Ericsson has taught at Howard University, the University of Maryland and Bowie State University. She has been named one of the top 50 minority women working in science and engineering fields by the National Technical Association and was ranked 8 of 20 on the 2016 list of the Most Powerful Women Engineers by Business Insider. Ericsson is the 2022 American Society of Mechanical Engineers (ASME) Ralph Coates Roe Medal awardee, the highest award bestowed by ASME.
Ericsson is also a proponent of underrepresented groups in STEM fields, actively serving as a mentor to countless young women and minorities and supporting them with a curated pipeline of scholarship, grant, internship and employment opportunities.

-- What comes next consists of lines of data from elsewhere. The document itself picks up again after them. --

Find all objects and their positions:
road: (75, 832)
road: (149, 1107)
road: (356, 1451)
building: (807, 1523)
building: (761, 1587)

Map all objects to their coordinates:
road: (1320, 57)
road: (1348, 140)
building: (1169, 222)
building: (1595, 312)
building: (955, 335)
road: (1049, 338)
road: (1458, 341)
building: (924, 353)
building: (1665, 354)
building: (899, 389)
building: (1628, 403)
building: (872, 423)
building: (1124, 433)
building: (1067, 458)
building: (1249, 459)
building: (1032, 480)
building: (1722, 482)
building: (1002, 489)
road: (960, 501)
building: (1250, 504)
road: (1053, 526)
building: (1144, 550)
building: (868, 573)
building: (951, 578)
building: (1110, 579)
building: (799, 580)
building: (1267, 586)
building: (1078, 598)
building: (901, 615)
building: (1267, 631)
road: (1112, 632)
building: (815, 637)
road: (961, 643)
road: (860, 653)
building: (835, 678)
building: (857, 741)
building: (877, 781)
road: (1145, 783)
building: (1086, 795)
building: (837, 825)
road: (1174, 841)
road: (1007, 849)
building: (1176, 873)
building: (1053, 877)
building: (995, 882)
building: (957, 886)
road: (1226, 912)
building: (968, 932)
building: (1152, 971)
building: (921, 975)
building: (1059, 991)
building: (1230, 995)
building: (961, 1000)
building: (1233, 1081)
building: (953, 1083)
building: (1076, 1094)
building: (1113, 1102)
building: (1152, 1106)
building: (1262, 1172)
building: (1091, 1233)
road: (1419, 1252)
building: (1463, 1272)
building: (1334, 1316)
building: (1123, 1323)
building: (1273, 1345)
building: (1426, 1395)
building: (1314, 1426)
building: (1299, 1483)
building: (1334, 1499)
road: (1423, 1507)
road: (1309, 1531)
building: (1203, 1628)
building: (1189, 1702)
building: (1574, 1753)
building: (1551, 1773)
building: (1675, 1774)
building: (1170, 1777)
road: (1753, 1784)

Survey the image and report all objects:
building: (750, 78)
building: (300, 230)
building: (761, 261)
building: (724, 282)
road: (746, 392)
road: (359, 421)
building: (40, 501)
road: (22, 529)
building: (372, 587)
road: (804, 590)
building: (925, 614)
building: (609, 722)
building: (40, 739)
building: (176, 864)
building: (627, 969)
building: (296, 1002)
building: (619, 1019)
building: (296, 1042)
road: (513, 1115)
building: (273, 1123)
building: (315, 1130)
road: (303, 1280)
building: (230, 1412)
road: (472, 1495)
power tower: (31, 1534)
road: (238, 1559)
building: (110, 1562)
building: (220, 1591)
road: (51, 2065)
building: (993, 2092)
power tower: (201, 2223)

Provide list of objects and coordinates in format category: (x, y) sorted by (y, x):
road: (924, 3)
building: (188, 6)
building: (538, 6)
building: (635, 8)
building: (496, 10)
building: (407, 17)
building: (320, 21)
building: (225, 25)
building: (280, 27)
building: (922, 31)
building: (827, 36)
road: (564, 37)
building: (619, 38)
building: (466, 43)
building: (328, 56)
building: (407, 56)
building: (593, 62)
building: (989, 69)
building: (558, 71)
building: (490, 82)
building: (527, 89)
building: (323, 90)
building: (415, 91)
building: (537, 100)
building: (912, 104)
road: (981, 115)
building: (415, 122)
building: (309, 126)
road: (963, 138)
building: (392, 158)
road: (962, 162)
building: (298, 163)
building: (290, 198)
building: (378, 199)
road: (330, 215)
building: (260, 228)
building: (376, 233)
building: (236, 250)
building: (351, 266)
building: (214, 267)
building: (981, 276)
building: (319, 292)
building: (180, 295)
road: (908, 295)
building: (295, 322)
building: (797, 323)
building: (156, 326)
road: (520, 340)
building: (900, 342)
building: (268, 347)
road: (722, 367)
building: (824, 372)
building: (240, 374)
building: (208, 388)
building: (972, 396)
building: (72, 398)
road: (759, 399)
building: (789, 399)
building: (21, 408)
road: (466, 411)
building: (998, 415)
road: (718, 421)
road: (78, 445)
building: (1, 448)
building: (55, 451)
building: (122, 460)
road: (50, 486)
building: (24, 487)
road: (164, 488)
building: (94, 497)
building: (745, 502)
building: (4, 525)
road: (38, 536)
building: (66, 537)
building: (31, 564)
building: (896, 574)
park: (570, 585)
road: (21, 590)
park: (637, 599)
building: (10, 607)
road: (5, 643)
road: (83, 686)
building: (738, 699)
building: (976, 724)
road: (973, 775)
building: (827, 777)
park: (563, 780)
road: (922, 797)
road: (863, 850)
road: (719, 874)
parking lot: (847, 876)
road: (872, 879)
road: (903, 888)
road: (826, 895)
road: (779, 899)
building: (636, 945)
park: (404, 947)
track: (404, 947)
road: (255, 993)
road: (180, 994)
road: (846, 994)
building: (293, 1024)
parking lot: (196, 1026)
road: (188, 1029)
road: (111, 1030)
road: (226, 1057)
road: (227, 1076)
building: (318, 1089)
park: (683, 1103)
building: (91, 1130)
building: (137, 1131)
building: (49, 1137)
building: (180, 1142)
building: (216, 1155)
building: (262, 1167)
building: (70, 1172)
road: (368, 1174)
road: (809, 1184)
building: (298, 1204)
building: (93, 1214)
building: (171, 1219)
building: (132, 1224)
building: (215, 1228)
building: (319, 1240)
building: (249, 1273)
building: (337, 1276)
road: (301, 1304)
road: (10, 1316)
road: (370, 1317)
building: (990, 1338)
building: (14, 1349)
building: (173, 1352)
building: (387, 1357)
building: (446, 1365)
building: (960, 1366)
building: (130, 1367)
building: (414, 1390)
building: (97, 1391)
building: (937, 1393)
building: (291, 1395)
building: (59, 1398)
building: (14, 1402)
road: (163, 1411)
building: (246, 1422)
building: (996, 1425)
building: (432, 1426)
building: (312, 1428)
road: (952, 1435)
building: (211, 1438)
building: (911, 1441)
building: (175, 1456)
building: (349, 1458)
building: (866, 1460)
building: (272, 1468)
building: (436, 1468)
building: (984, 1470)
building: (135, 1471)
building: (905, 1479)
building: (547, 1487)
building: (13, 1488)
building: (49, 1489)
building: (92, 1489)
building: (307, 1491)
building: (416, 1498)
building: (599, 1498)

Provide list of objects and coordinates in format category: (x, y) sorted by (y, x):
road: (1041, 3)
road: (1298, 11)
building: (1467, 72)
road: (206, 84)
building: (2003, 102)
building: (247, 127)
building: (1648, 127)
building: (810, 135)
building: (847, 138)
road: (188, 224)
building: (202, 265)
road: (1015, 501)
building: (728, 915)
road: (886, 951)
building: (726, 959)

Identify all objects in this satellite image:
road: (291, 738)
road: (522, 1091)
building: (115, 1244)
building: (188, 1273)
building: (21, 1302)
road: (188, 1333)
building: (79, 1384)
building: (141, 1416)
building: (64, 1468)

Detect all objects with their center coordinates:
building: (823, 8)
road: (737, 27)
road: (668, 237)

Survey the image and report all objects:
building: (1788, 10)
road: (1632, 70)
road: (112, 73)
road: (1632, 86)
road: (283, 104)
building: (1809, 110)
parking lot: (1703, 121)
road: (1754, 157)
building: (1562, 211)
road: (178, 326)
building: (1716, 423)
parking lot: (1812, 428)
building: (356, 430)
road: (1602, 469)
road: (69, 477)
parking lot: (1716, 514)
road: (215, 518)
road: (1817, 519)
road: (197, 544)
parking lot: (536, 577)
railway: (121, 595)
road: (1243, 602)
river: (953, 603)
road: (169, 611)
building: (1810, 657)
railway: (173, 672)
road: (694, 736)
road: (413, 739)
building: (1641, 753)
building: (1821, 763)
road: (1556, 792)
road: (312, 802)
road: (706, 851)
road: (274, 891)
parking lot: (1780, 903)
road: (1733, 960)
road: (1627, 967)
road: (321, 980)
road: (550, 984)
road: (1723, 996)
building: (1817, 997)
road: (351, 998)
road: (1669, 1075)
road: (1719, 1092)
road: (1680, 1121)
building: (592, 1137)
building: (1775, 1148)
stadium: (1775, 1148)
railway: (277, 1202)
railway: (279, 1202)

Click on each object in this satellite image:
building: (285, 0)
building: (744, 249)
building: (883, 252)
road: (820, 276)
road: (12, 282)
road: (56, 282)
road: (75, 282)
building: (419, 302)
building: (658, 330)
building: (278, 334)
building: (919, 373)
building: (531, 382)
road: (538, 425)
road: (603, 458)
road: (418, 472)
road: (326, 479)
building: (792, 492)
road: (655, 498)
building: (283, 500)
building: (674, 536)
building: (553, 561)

Ericsson earned her bachelor’s degree in aeronautical/astronautical engineering from the Massachusetts Institute of Technology. During her time there, she was involved in several aerospace research projects and led the research for Manned Mars Mission crew systems for interplanetary vehicles for her senior project. She earned her master of engineering and Ph.D. in mechanical engineering at Howard University in Washington, D.C., where her research focused on developing practical design procedures for future orbiting space structures, like the Space Station.
Alondra Nelson
A scholar of science, technology, medicine and social inequality, Nelson is the Harold F. Linder Professor at the Institute for Advanced Study, an independent research center in Princeton, N.J. She currently leads the White House Office of Science and Technology Policy and is a deputy assistant to President Joe Biden.
She served as the 14th president of the Social Science Research Council, an international research nonprofit. Nelson was previously professor of sociology at Columbia University, where she also served as the inaugural dean of social science. Nelson began her academic career on the faculty of Yale University, where she was recognized with the Poorvu Prize for interdisciplinary teaching excellence.
She has published award-winning, widely acclaimed articles and books, including The Social Life of DNA: Race, Reparations, and Reconciliation after the Genome and Body and Soul: The Black Panther Party and the Fight Against Medical Discrimination. Nelson is currently at work on a book about science and technology policy in the Obama administration; Society after Pandemic, an essay collection; and new research exploring the sociology of bioethics.
Nelson has contributed to national policy discussions on inequality and the social implications of new technologies, including artificial intelligence, big data and human gene editing. Her essays, reviews and commentary have appeared in The New York Times, The Washington Post, The Wall Street Journal, Nature, WIRED and Le Nouvel Observateur, and on National Public Radio, BBC Radio, The New Yorker Radio Hour and PBS Newshour, among other venues.
Nelson serves as an advisor to the Obama Presidency Oral History Project. Prior to her White House appointment, she served on the boards of the American Association for the Advancement of Science, the Andrew W. Mellon Foundation, the Russell Sage Foundation, the Teagle Foundation, the Data & Society Research Institute and the United States International University: Africa.